In Africa, MultiChoice has spent several years watching its premium satellite subscriber numbers fall. Canal+ inherited a business under pressure, and it is moving fast to make it work.
The satellite dish and decoder, once the unmistakable centrepiece of the African middle class homes, are quietly losing their place as status symbols. A dish demands installation, maintenance, and physical access.
An app demands none of these. It updates itself, integrates new content partners, and sits directly on the home screen.
When Canal+ announced earlier this year that it was exploring embedding HBO Max and Apple TV within its own app, the logic became clear. One interface and everything inside.
This evolution did not happen overnight. Samsung launched its first true Smart TV in 2008.
A few years later, Netflix and YouTube had transformed television from a passive broadcast receiver into a demand-driven multimedia platform.
The Smart TV severed the old dependency on cable companies and satellite providers. Content began flowing directly from creator to viewer.
For Africa’s growing urban middle class, this shift has real meaning. In cities like Nairobi, Lagos, and Kampala, a new generation of consumers owns Smart TVs and expects on-demand access to sports, drama, and the latest movies.
The pre-installed DStv Stream app removes the final barrier. New TV buyers no longer need to seek out the app from app stores. It comes already pre-installed – simply plug and play.
Yet the picture is not uniformly bright. Streaming runs on internet bandwidth, and bandwidth remains uneven across the continent. In Uganda, for instance, urban households in Kampala have embraced Smart TVs alongside satellite – call them ‘hybrid’ users.
They keep their DStv satellite connection for Premier League games because reliability matters most. They use streaming for everything else.

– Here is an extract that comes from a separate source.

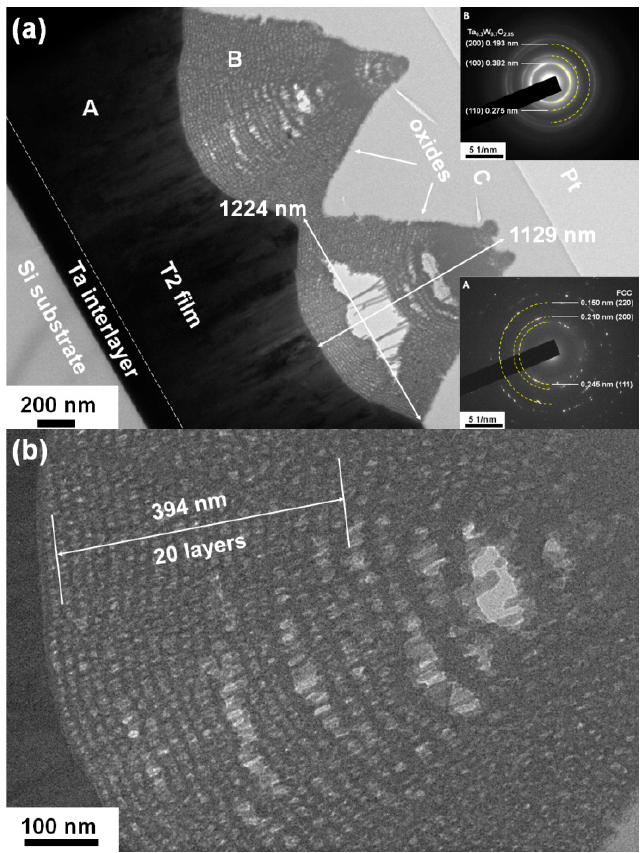
Figure 14. ( a ) XTEM image and SAED patterns and ( b ) magnified XTEM image of the T2 sample annealed at 600 °C in 1% O 2 –Ar for 8 h.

The mass-market subscriber, however, often lives beyond stable broadband. GOtv’s significantly large base, which relies on pocket-friendly decoder packages, is not yet ready to cut the cord.
Satellite remains the backbone where internet infrastructure is inconsistent and data costs are high.
MultiChoice and Canal+ understand this tension. Their strategy is not to abandon satellite completely. It is to grow the streaming tier aggressively among the consumers who are ready.
The Samsung partnership is the clearest signal yet of where that growth is expected to come from.
Undoubtedly, the television industry in Africa is moving from the rooftop to the cloud. Canal+ is betting that millions of new Smart TV buyers across the continent will follow.